Researchers have pinned the age the Earth to around 4.54 billion years old. The earliest evidence of the genus Homo dates back to 2.8 million years ago and the oldest artwork was created about 40,000 years ago. All these dates come from radiometric dating — a process that looks at different isotopes in samples. Since some isotopes decay faster than others, the ratio between isotopes can provide a date. Most samples from early human history are dated using carbon isotopes, but that method has a problem, reports Adrienne LaFrance for The Atlantic, and that problem is getting worse.

Carbon atoms in the air end up in all sorts of organic material: plants draw in carbon dioxide, animals and humans eat the plants and the carbon ends up building tissues, including the isotope carbon 14 which is unstable. As soon as a plant or animal dies, it no longer incorporates new carbon 14, and the atoms already present start to decay to the nonradioactive isotopes carbon-12 and carbon-12. Older remains have less carbon 14 as a result. 

But the fossil fuels that humans are burning and the subsequent carbon dioxide they are releasing, will skew the radiocarbon age of any new organic material created today. Fossil fuels come from old organic material that has already depleted its carbon 14 and as a result new organic material appears older than it is. New carbon-14 is created by cosmic rays bombarding the atmosphere, but that process isn’t keeping up with emissions.

"With fossil-fuel emissions increasing at current rates, within the next 20 to 30 years it will be difficult to distinguish newly produced materials from historical artifacts several hundred years old using radiocarbon dating techniques," researcher Heather Graven told Liz Kalaugher for Environmental Research Web.
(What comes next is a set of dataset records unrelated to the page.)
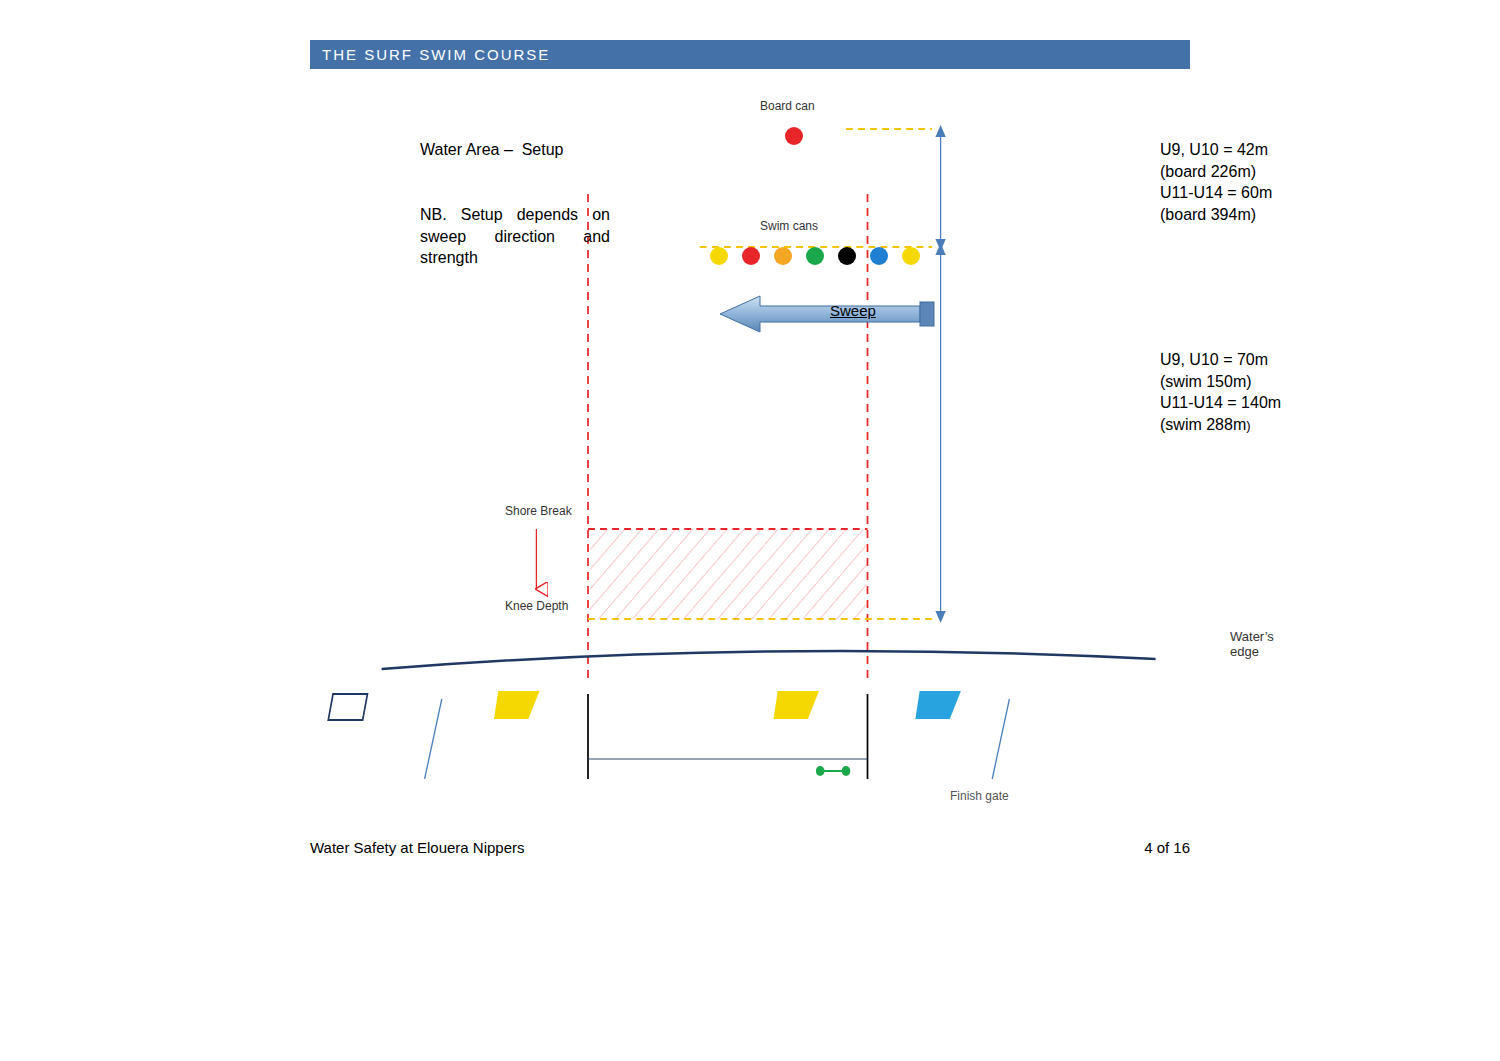THE SURF SWIM COURSE
Sweep
Board can
Water Area – Setup
NB. Setup depends on sweep direction and strength
Swim cans
U9, U10 = 42m
(board 226m)
U11-U14 = 60m
(board 394m)
U9, U10 = 70m
(swim 150m)
U11-U14 = 140m
(swim 288m)
Shore Break
Knee Depth
Water’s edge
Finish gate
Water Safety at Elouera Nippers
4 of 16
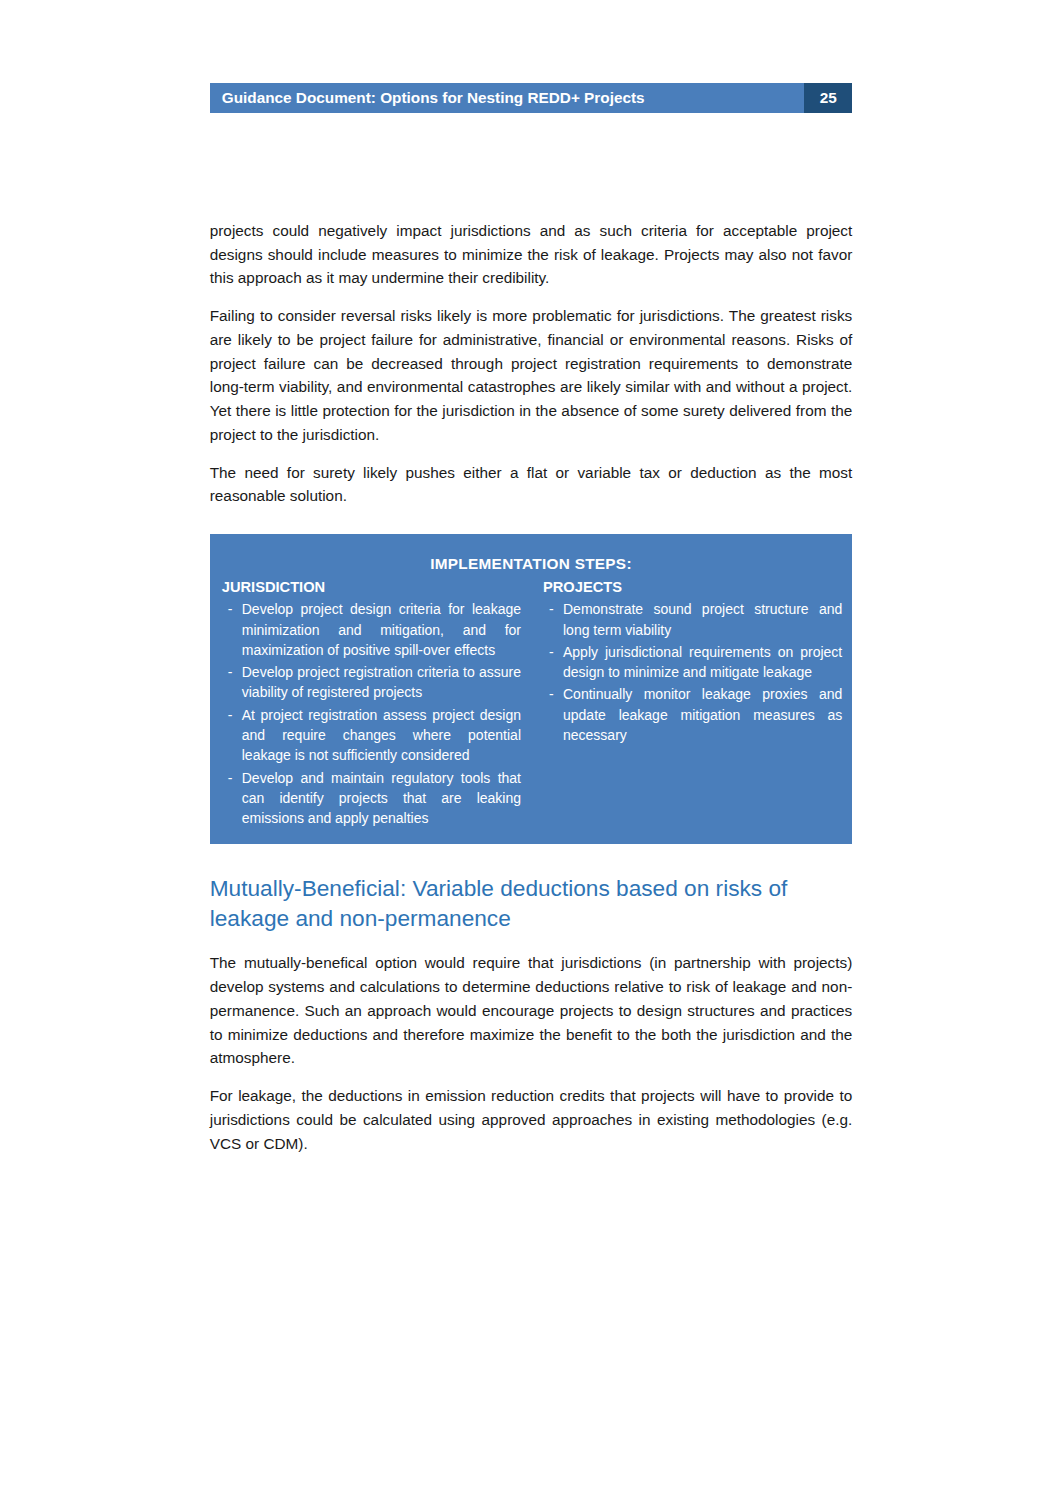Guidance Document: Options for Nesting REDD+ Projects
25
projects could negatively impact jurisdictions and as such criteria for acceptable project designs should include measures to minimize the risk of leakage. Projects may also not favor this approach as it may undermine their credibility.
Failing to consider reversal risks likely is more problematic for jurisdictions. The greatest risks are likely to be project failure for administrative, financial or environmental reasons. Risks of project failure can be decreased through project registration requirements to demonstrate long-term viability, and environmental catastrophes are likely similar with and without a project. Yet there is little protection for the jurisdiction in the absence of some surety delivered from the project to the jurisdiction.
The need for surety likely pushes either a flat or variable tax or deduction as the most reasonable solution.
IMPLEMENTATION STEPS:
| JURISDICTION Develop project design criteria for leakage minimization and mitigation, and for maximization of positive spill-over effects Develop project registration criteria to assure viability of registered projects At project registration assess project design and require changes where potential leakage is not sufficiently considered Develop and maintain regulatory tools that can identify projects that are leaking emissions and apply penalties | PROJECTS Demonstrate sound project structure and long term viability Apply jurisdictional requirements on project design to minimize and mitigate leakage Continually monitor leakage proxies and update leakage mitigation measures as necessary |
Mutually-Beneficial: Variable deductions based on risks of leakage and non-permanence
The mutually-benefical option would require that jurisdictions (in partnership with projects) develop systems and calculations to determine deductions relative to risk of leakage and non-permanence. Such an approach would encourage projects to design structures and practices to minimize deductions and therefore maximize the benefit to the both the jurisdiction and the atmosphere.
For leakage, the deductions in emission reduction credits that projects will have to provide to jurisdictions could be calculated using approved approaches in existing methodologies (e.g. VCS or CDM).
Graven published work in Proceedings of the National Academy of Sciences that explains that by the year 2100, with forecasted emissions, the atmosphere will have a radiocarbon age of 2,000 years old. LaFrance explains the implications for The Atlantic:

If Graven's calculations are correct, carbon dating as we know it today will no longer be reliable by the year 2030. Which means scientists won’t be able to use carbon dating to distinguish between new materials and artifacts that are hundreds or thousands of years old. (Carbon dating is already limited in scope because older artifacts have to be dated using other methods. For instance, Lucy, the 3.2-million-year-old human ancestor, was dated by scientists who studied the volcanic flows and ashes in deposits where her bones were found.)

Instead, researchers will need to look for other clues to figure out if finds are modern or ancient. They will have lost an important tool.